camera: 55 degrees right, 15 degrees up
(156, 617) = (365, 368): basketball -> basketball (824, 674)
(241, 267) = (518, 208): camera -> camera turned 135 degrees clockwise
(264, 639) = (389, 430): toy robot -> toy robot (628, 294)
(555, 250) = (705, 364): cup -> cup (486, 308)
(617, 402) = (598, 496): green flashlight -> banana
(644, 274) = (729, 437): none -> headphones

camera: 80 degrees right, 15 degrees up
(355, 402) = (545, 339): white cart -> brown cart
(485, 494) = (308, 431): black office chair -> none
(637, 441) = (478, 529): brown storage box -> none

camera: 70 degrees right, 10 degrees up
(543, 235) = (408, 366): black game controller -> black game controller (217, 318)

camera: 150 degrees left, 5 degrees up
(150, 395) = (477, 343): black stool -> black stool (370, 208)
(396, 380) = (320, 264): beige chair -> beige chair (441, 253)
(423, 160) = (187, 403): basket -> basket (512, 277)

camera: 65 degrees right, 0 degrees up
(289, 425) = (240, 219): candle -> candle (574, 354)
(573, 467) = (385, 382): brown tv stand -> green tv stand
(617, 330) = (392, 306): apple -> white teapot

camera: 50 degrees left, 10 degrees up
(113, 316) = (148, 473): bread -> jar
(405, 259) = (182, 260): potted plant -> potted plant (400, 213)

## Task goal
Retype each line above exactly as written.

## Task response
camera: 55 degrees right, 15 degrees up
(156, 617) = (365, 368): basketball -> basketball (824, 674)
(241, 267) = (518, 208): camera -> camera turned 135 degrees clockwise
(264, 639) = (389, 430): toy robot -> toy robot (628, 294)
(555, 250) = (705, 364): cup -> cup (486, 308)
(617, 402) = (598, 496): green flashlight -> banana
(644, 274) = (729, 437): none -> headphones

camera: 80 degrees right, 15 degrees up
(355, 402) = (545, 339): white cart -> brown cart
(485, 494) = (308, 431): black office chair -> none
(637, 441) = (478, 529): brown storage box -> none

camera: 70 degrees right, 10 degrees up
(543, 235) = (408, 366): black game controller -> black game controller (217, 318)

camera: 150 degrees left, 5 degrees up
(150, 395) = (477, 343): black stool -> black stool (370, 208)
(396, 380) = (320, 264): beige chair -> beige chair (441, 253)
(423, 160) = (187, 403): basket -> basket (512, 277)

camera: 65 degrees right, 0 degrees up
(289, 425) = (240, 219): candle -> candle (574, 354)
(573, 467) = (385, 382): brown tv stand -> green tv stand
(617, 330) = (392, 306): apple -> white teapot

camera: 50 degrees left, 10 degrees up
(113, 316) = (148, 473): bread -> jar
(405, 259) = (182, 260): potted plant -> potted plant (400, 213)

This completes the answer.